Aku pun naik mobil yang berjalan perlahan dan kadang terhenti karena harus antre di jalan yang tertimbun tanah dan menunggu alat berat membuka jalan. Sepanjang jalan tetap banyak—banyak juga yang aku kenal–yang berjalan kaki karena tidak ada kendaraan yang bisa ditumpangi. Tak enak juga hatiku pada mereka. Tapi, mau bagaimana lagi, aku pun menumpang.
Liwa di kunci oleh longsoran tanah dari arah Tanjungkarang, Krui, dan Ranau. Tentara dan polisi menggunakan helikopter untuk menembus pusat kerusakan yang paling parah dari gempa di Liwa. Bantuan pun disalurkan lewat udara.

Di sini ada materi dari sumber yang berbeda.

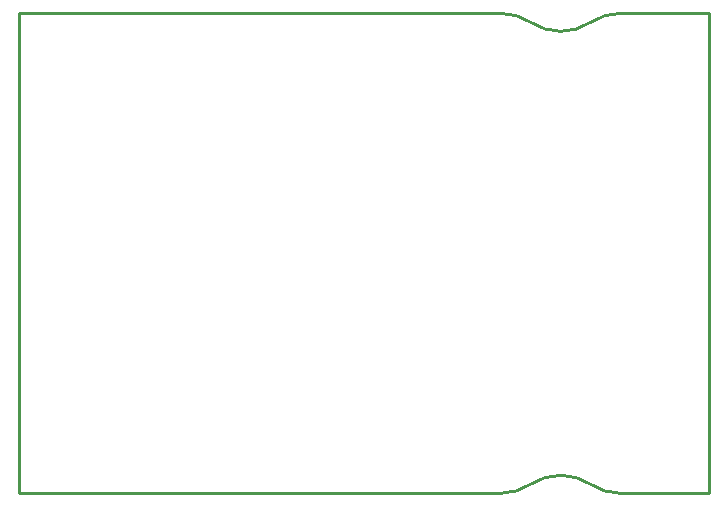
<source format=gbr>
G04 #@! TF.GenerationSoftware,KiCad,Pcbnew,8.0.8*
G04 #@! TF.CreationDate,2025-05-26T08:32:39+07:00*
G04 #@! TF.ProjectId,LP_MSPM0C1104-EB-V1.1,4c505f4d-5350-44d3-9043-313130342d45,rev?*
G04 #@! TF.SameCoordinates,Original*
G04 #@! TF.FileFunction,Profile,NP*
%FSLAX46Y46*%
G04 Gerber Fmt 4.6, Leading zero omitted, Abs format (unit mm)*
G04 Created by KiCad (PCBNEW 8.0.8) date 2025-05-26 08:32:39*
%MOMM*%
%LPD*%
G01*
G04 APERTURE LIST*
G04 #@! TA.AperFunction,Profile*
%ADD10C,0.254000*%
G04 #@! TD*
G04 #@! TA.AperFunction,Profile*
%ADD11C,0.050000*%
G04 #@! TD*
G04 APERTURE END LIST*
D10*
X160083500Y-84679150D02*
G75*
G02*
X162623501Y-85441147I0J-4614350D01*
G01*
D11*
X167703498Y-124557317D02*
X167703498Y-124557320D01*
D10*
X162623538Y-124552894D02*
G75*
G02*
X160083492Y-125319336I-2547338J3849894D01*
G01*
X162623540Y-124552890D02*
G75*
G02*
X167703522Y-124557283I2536660J-3854410D01*
G01*
D11*
X162623499Y-85441150D02*
X162623490Y-85441152D01*
X162623540Y-124552890D02*
X162623538Y-124552894D01*
D10*
X170243500Y-84680000D02*
X177711100Y-84679088D01*
X119291100Y-125328050D02*
X119291100Y-84679150D01*
X167703448Y-85441206D02*
G75*
G02*
X162623484Y-85441161I-2539948J3852306D01*
G01*
X177711100Y-84679150D02*
X177711100Y-125319150D01*
D11*
X160083492Y-125319324D02*
X160083500Y-125319320D01*
D10*
X160083500Y-125319320D02*
X119291100Y-125328050D01*
X177711100Y-125319150D02*
X170243499Y-125319150D01*
X167703451Y-85441205D02*
G75*
G02*
X170243496Y-84679986I2538749J-3852895D01*
G01*
X119291100Y-84679150D02*
X160083500Y-84679150D01*
X170243499Y-125319150D02*
G75*
G02*
X167703510Y-124557298I-299J4614050D01*
G01*
D11*
X170243496Y-84680000D02*
X170243500Y-84680000D01*
X167703448Y-85441206D02*
X167703451Y-85441205D01*
M02*

</source>
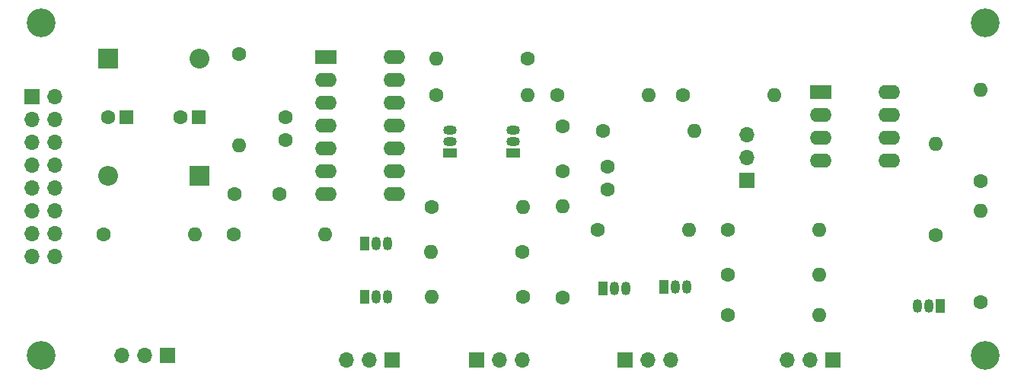
<source format=gbr>
%TF.GenerationSoftware,KiCad,Pcbnew,7.0.1-0*%
%TF.CreationDate,2023-07-04T20:45:15+01:00*%
%TF.ProjectId,Penfold_ADSR,50656e66-6f6c-4645-9f41-4453522e6b69,rev?*%
%TF.SameCoordinates,Original*%
%TF.FileFunction,Soldermask,Top*%
%TF.FilePolarity,Negative*%
%FSLAX46Y46*%
G04 Gerber Fmt 4.6, Leading zero omitted, Abs format (unit mm)*
G04 Created by KiCad (PCBNEW 7.0.1-0) date 2023-07-04 20:45:15*
%MOMM*%
%LPD*%
G01*
G04 APERTURE LIST*
%ADD10R,1.050000X1.500000*%
%ADD11O,1.050000X1.500000*%
%ADD12C,1.600000*%
%ADD13O,1.600000X1.600000*%
%ADD14R,2.200000X2.200000*%
%ADD15O,2.200000X2.200000*%
%ADD16C,3.200000*%
%ADD17R,1.700000X1.700000*%
%ADD18O,1.700000X1.700000*%
%ADD19R,1.600000X1.600000*%
%ADD20R,1.500000X1.050000*%
%ADD21O,1.500000X1.050000*%
%ADD22R,2.400000X1.600000*%
%ADD23O,2.400000X1.600000*%
G04 APERTURE END LIST*
D10*
%TO.C,Q6*%
X146230000Y-94360000D03*
D11*
X147500000Y-94360000D03*
X148770000Y-94360000D03*
%TD*%
D12*
%TO.C,R3*%
X99000000Y-68420000D03*
D13*
X99000000Y-78580000D03*
%TD*%
D14*
%TO.C,D1*%
X84420000Y-69000000D03*
D15*
X94580000Y-69000000D03*
%TD*%
D10*
%TO.C,Q3*%
X112960000Y-95500000D03*
D11*
X114230000Y-95500000D03*
X115500000Y-95500000D03*
%TD*%
D12*
%TO.C,C6*%
X135000000Y-81500000D03*
X135000000Y-76500000D03*
%TD*%
%TO.C,R13*%
X138920000Y-88000000D03*
D13*
X149080000Y-88000000D03*
%TD*%
D16*
%TO.C,H1*%
X77000000Y-65000000D03*
%TD*%
D17*
%TO.C,J1*%
X76000000Y-73220000D03*
D18*
X78540000Y-73220000D03*
X76000000Y-75760000D03*
X78540000Y-75760000D03*
X76000000Y-78300000D03*
X78540000Y-78300000D03*
X76000000Y-80840000D03*
X78540000Y-80840000D03*
X76000000Y-83380000D03*
X78540000Y-83380000D03*
X76000000Y-85920000D03*
X78540000Y-85920000D03*
X76000000Y-88460000D03*
X78540000Y-88460000D03*
X76000000Y-91000000D03*
X78540000Y-91000000D03*
%TD*%
D12*
%TO.C,C5*%
X140000000Y-81000000D03*
X140000000Y-83500000D03*
%TD*%
D17*
%TO.C,RV1*%
X116000000Y-102500000D03*
D18*
X113460000Y-102500000D03*
X110920000Y-102500000D03*
%TD*%
D12*
%TO.C,R12*%
X139500000Y-77000000D03*
D13*
X149660000Y-77000000D03*
%TD*%
D19*
%TO.C,C1*%
X94500000Y-75500000D03*
D12*
X92500000Y-75500000D03*
%TD*%
D17*
%TO.C,J4*%
X165040000Y-102500000D03*
D18*
X162500000Y-102500000D03*
X159960000Y-102500000D03*
%TD*%
D12*
%TO.C,C3*%
X98500000Y-84000000D03*
X103500000Y-84000000D03*
%TD*%
D10*
%TO.C,Q2*%
X139460000Y-94500000D03*
D11*
X140730000Y-94500000D03*
X142000000Y-94500000D03*
%TD*%
D12*
%TO.C,R8*%
X130500000Y-90500000D03*
D13*
X120340000Y-90500000D03*
%TD*%
D12*
%TO.C,R7*%
X135000000Y-95580000D03*
D13*
X135000000Y-85420000D03*
%TD*%
D20*
%TO.C,Q1*%
X129500000Y-79500000D03*
D21*
X129500000Y-78230000D03*
X129500000Y-76960000D03*
%TD*%
D12*
%TO.C,R17*%
X181500000Y-96080000D03*
D13*
X181500000Y-85920000D03*
%TD*%
D17*
%TO.C,J2*%
X91040000Y-102000000D03*
D18*
X88500000Y-102000000D03*
X85960000Y-102000000D03*
%TD*%
D20*
%TO.C,Q5*%
X122500000Y-79500000D03*
D21*
X122500000Y-78230000D03*
X122500000Y-76960000D03*
%TD*%
D17*
%TO.C,RV4*%
X141920000Y-102500000D03*
D18*
X144460000Y-102500000D03*
X147000000Y-102500000D03*
%TD*%
D16*
%TO.C,H3*%
X182000000Y-102000000D03*
%TD*%
D17*
%TO.C,RV2*%
X125420000Y-102500000D03*
D18*
X127960000Y-102500000D03*
X130500000Y-102500000D03*
%TD*%
D22*
%TO.C,U1*%
X108675000Y-68800000D03*
D23*
X108675000Y-71340000D03*
X108675000Y-73880000D03*
X108675000Y-76420000D03*
X108675000Y-78960000D03*
X108675000Y-81500000D03*
X108675000Y-84040000D03*
X116295000Y-84040000D03*
X116295000Y-81500000D03*
X116295000Y-78960000D03*
X116295000Y-76420000D03*
X116295000Y-73880000D03*
X116295000Y-71340000D03*
X116295000Y-68800000D03*
%TD*%
D12*
%TO.C,R2*%
X98420000Y-88500000D03*
D13*
X108580000Y-88500000D03*
%TD*%
D12*
%TO.C,R11*%
X148420000Y-73000000D03*
D13*
X158580000Y-73000000D03*
%TD*%
D12*
%TO.C,R4*%
X130580000Y-95500000D03*
D13*
X120420000Y-95500000D03*
%TD*%
D12*
%TO.C,R10*%
X134420000Y-73000000D03*
D13*
X144580000Y-73000000D03*
%TD*%
D17*
%TO.C,RV3*%
X155500000Y-82525000D03*
D18*
X155500000Y-79985000D03*
X155500000Y-77445000D03*
%TD*%
D14*
%TO.C,D2*%
X94580000Y-82000000D03*
D15*
X84420000Y-82000000D03*
%TD*%
D19*
%TO.C,C2*%
X86500000Y-75500000D03*
D12*
X84500000Y-75500000D03*
%TD*%
D10*
%TO.C,Q4*%
X112960000Y-89500000D03*
D11*
X114230000Y-89500000D03*
X115500000Y-89500000D03*
%TD*%
D12*
%TO.C,R6*%
X120920000Y-73000000D03*
D13*
X131080000Y-73000000D03*
%TD*%
D12*
%TO.C,R15*%
X131080000Y-69000000D03*
D13*
X120920000Y-69000000D03*
%TD*%
D12*
%TO.C,R1*%
X83920000Y-88500000D03*
D13*
X94080000Y-88500000D03*
%TD*%
D16*
%TO.C,H4*%
X77000000Y-102000000D03*
%TD*%
D12*
%TO.C,R16*%
X153420000Y-97500000D03*
D13*
X163580000Y-97500000D03*
%TD*%
D16*
%TO.C,H2*%
X182000000Y-65000000D03*
%TD*%
D22*
%TO.C,U2*%
X163675000Y-72700000D03*
D23*
X163675000Y-75240000D03*
X163675000Y-77780000D03*
X163675000Y-80320000D03*
X171295000Y-80320000D03*
X171295000Y-77780000D03*
X171295000Y-75240000D03*
X171295000Y-72700000D03*
%TD*%
D12*
%TO.C,C4*%
X104175000Y-75500000D03*
X104175000Y-78000000D03*
%TD*%
%TO.C,R5*%
X120420000Y-85500000D03*
D13*
X130580000Y-85500000D03*
%TD*%
D12*
%TO.C,R18*%
X181500000Y-82580000D03*
D13*
X181500000Y-72420000D03*
%TD*%
D12*
%TO.C,R14*%
X153420000Y-93000000D03*
D13*
X163580000Y-93000000D03*
%TD*%
D12*
%TO.C,R9*%
X176500000Y-88580000D03*
D13*
X176500000Y-78420000D03*
%TD*%
D12*
%TO.C,R19*%
X153420000Y-88000000D03*
D13*
X163580000Y-88000000D03*
%TD*%
D10*
%TO.C,Q7*%
X177000000Y-96500000D03*
D11*
X175730000Y-96500000D03*
X174460000Y-96500000D03*
%TD*%
M02*

</source>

Semakin mendekat ke Liwa, semakin tampak kerusakannya. Hati semakin cemas dan gelisah. Benar saja di pusat Kota Liwa ratusan rumah ambruk di sepanjang jalan.

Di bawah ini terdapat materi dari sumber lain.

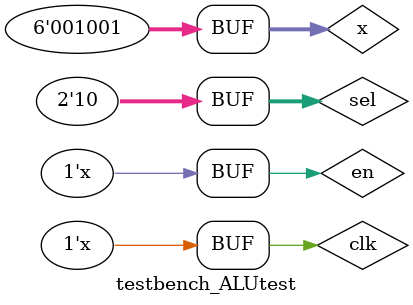
<source format=v>
`timescale 1ns/1ps
module testbench_ALUtest();
reg clk, en;
reg [1:0] sel;
reg [5:0] x;

wire [5:0] y;
wire of;

alu_test tesbench(
    .clk(clk),
    .en(en),
    .sel(sel),
    .x(x),
    .y(y),
    .of(of)
);

always #10 clk = ~clk;
initial begin
    clk = 0;
    en = 0;
    sel = 2'b11;
    
    #30 sel = 2'b10; x = 6'h0;
    #30 sel = 2'b00; x = 6'b111111;
    #30 sel = 2'b01; x = 6'h2;
    #30 sel = 2'b10; x = 6'h1;
    #30 x = 6'h2;
    #30 x = 6'h3;
    #30 x = 6'h4;
    #30 x = 6'h5;
    #30 x = 6'h6;
    #30 x = 6'h7;
    #30 x = 6'h8;
    #30 x = 6'h9;
    //#30 $finish;
end

always #10 en = ~en;
endmodule
</source>
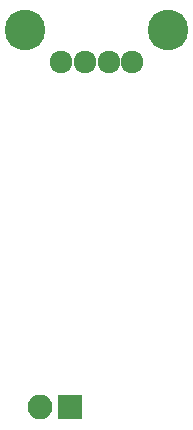
<source format=gbr>
G04 #@! TF.GenerationSoftware,KiCad,Pcbnew,(5.0.0-3-g5ebb6b6)*
G04 #@! TF.CreationDate,2018-10-03T13:59:26-07:00*
G04 #@! TF.ProjectId,Phone Charger,50686F6E6520436861726765722E6B69,rev?*
G04 #@! TF.SameCoordinates,Original*
G04 #@! TF.FileFunction,Soldermask,Bot*
G04 #@! TF.FilePolarity,Negative*
%FSLAX46Y46*%
G04 Gerber Fmt 4.6, Leading zero omitted, Abs format (unit mm)*
G04 Created by KiCad (PCBNEW (5.0.0-3-g5ebb6b6)) date Wednesday, October 03, 2018 at 01:59:26 PM*
%MOMM*%
%LPD*%
G01*
G04 APERTURE LIST*
%ADD10R,2.100000X2.100000*%
%ADD11O,2.100000X2.100000*%
%ADD12C,1.924000*%
%ADD13C,3.448000*%
G04 APERTURE END LIST*
D10*
G04 #@! TO.C,U1*
X145415000Y-109220000D03*
D11*
X142875000Y-109220000D03*
G04 #@! TD*
D12*
G04 #@! TO.C,J1*
X150703280Y-80010000D03*
X148691600Y-80010000D03*
X146685000Y-80010000D03*
X144673320Y-80010000D03*
D13*
X153763980Y-77292200D03*
X141612620Y-77292200D03*
G04 #@! TD*
M02*

</source>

Hampir gelap malam ketika sampai di Negarabatin. Begitu dekat rumah aku langsung berlari menuju rumah. Dan… astaghfirullah. Aku menemukan rumah tempat aku dilahirkan ambruk rata dengan tanah seperti juga rumah-rumah di kiri kanannya.
Sepi! Tak ada sesiapa di situ. Di mana ayah, ibu, adik-adik, kakek, dan nenekku?
Aku bertanya-tanya. Aku menemukan jawaban bahwa semua mengungsi ke lapangan. Aku langsung berlari ke sana. Dan, lapangan penuh dipasang tenda. Termasuk yang rumahnya tidak rusak tetap diminta tinggal di tenda karena dikhawatirkan akan gempa susulan.
Setelah bertanya-tanya, aku menemukan tenda keluargaku. Semua selamat… Ayah, ibu, adik, kakek, nenek ada. Tapi, adik perempuan yang nomor tiga, yang sedang duduk di SMA, Tiara … mana?
“Tiara… sudah berpulang. Adikmu terkena tembok besar yang hancur dan menimpa kepala hingga badannya. Sempat dirawat tapi… tak tertolong,” kata ibu sambil terisak.
“Tadi dimakamkan bersama-sama yang lain di pemakaman massal!” kata ayah.
“Ya Allah, Tiara… Adikku yang cantik. Mengapa engkau lebih lebih duluan pergi. Seharusnya saya yang lebih tua. Ah, aku tak berguna. Harusnya aku ada dan melindungimu…. ” aku seperti gila.
“Sudah suratan takdir, Nut. Jangan disesali. Biarkan adikmu tenang di alamnya.”
Meskipun aku laki-laki, aku tak kuasa menahan lelehan air mataku. Aku menangis! Aku ingat sikap manjanya padaku. Minta diantar ke mana-mana. Suka minta ini itu kalau aku sedang pulang kampung. Kini, Tiara sudah pergi untuk selamanya…
Dari ayah, ibu, adik, kakek, dan nenek, aku juga mendapatkan berita duka tentang meninggalnya anak, ibu, bapak, paman, bibi, kakek, nenek, dan banyak sanak-famili yang dekat yang jauh karena tragedi ini. Sungguh memilukan dan hatiku menjadi tak karu-karuan dibuatnya
“Saya mau menengok kuburan Tiara,” ujarku.
“Besok kita tengok makamnya. Sekarang sudah gelap.”
Ya, benar. Gelap menyelimuti Kota Liwa. Hanya lampu minyak kecil. Rumah-rumah dan bangunan juga tak berlistrik karena gempa merusak instalasi listrik. Apalagi rumah yang roboh atau rusak parah. Saluran telekomunikasi seperti telepon juga terganggu. Benar-benar menyedihkan!
Untuk beberapa bulan orang-orang terpaksa hidup di tenda. Yang muslim tetap berpuasa, sahur, dan berbuka di tenda. Meskipun tidak sedikit juga yang tidak berpuasa. Bahkan, saat Lebaran tiba, kami masih merayakannya di tenda dengan penuh keprihatinan.